В шахте две смены — ночная и дневная. Научиться не ходить без воды под землю я привык скоро, да и вообще вся наука не оказалась сложной — шахтеров учили и все товарищи, учили на ходу, что надо делать, в отличие от взаимной ненависти в золотых бригадах. Я стал привыкать к шахте. Неудача была ещё в том, что у меня очень сухая и тонкая кожа — клопы и вши едят меня ужасно. При сухой коже я очень редко потел при работе. Товарищи считали это просто ленью, а начальство, особенно приисковое, — филонством, вредительством.
Впоследствии из занятий на фельдшерских курсах я понял, что только пот разогревает мускулы для наилучшей отдачи. Я, сколько ни работал, никогда не запотевал, мой напарник по шахте Карелин, краснорожий парень молодой, обливался потом при каждом движении — и очень нравился десятнику и начальнику участка. Я проработал на физической работе много лет: и в лагере и до лагеря, но всегда эту работу ненавидел, хотя техникой владел [нрзб], техникой землекопа, горнорабочего. Я — артист лопаты, я — тачечник Колымы. И ещё я знаменитый магаданский поломой
Конечно, шахта убивает. Я видел много «орлов» — аварий с человеческими жертвами, когда человека расплющивало в пластину. Видел живые куски мяса, стонущие. Шахта есть шахта. Первая авария, которая произошла со мной, была на откатке вагонеток во время счистки лавы: кусок угля перелетел загородку (она не была глухой, как положено) и ударил меня в голову. Я помню только яркую вспышку синего цвета и голос;
— Ты встать можешь?
— Да, конечно.
Я встал, потер ушибленное место, замазал ранку, по шахтерским правилам, угольной пылью, заслюнил угольную пыль и намазал. Угольная пыль — это гуминовая кислота. Она не только не вредна, но даже полезна для легких. И туберкулезом на шахте заболевают мало. Истинное заболевание шахтеров не туберкулез, а силикоз — от пыли породы, которую вдыхают легкие шахтеров.

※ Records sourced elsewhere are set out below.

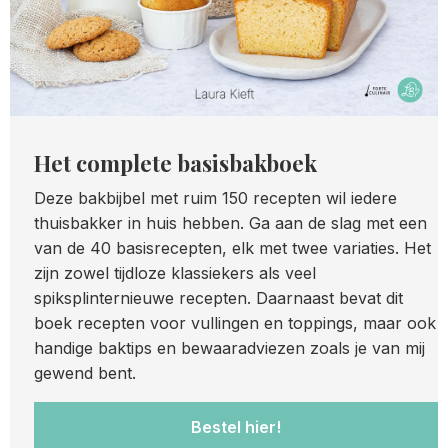
Het complete basisbakboek
Deze bakbijbel met ruim 150 recepten wil iedere
thuisbakker in huis hebben. Ga aan de slag met een
van de 40 basisrecepten, elk met twee variaties. Het
zijn zowel tijdloze klassiekers als veel
spiksplinternieuwe recepten. Daarnaast bevat dit
boek recepten voor vullingen en toppings, maar ook
handige baktips en bewaaradviezen zoals je van mij
gewend bent.
Bestel hier!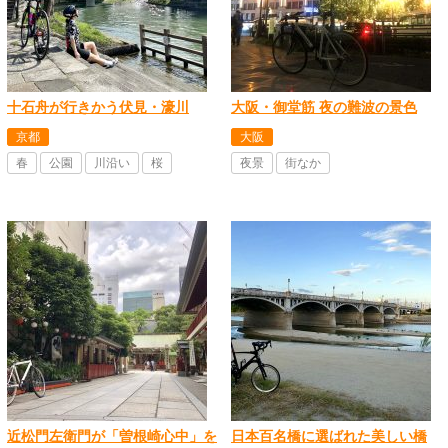
十石舟が行きかう伏見・濠川
大阪・御堂筋 夜の難波の景色
京都
大阪
春
公園
川沿い
桜
夜景
街なか
近松門左衛門が「曽根崎心中」を
日本百名橋に選ばれた美しい橋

С откатки я перешел в лаву, на выборку угля после взрыва. Крепежники ставят крепы на местах, где бухтит кровля, и навальщики выбирают уголь, сталкивают его вниз по желобам, которые трясет мотор. Здесь у меня тоже была одна авария. Во время смены не успели выбрать весь уголь с отвала, а остатки были как раз под кровлей, которая тут трещала. Постучали сильно — не отваливается. Попробовали отвалить ломом — не отпадает. Значит, будет стоять. Я выбрал весь этот уголь, когда обвалилась кровля. Пласт тут небольшой, метра полтора. Нагнувшись, стоять — как раз по моему росту. Поэтому кровля не ударила меня, а сбила с ног и опрокинула. При падении кровля разбилась, и я вылез. Конечно, такое падение кровли, да ещё туча белой пыли при этом — всегда тревожно сначала. Мгновенно сбежалось все начальство: и те, кто принимал смену, и те, кто ее сдавал. У меня было ушиблена голова.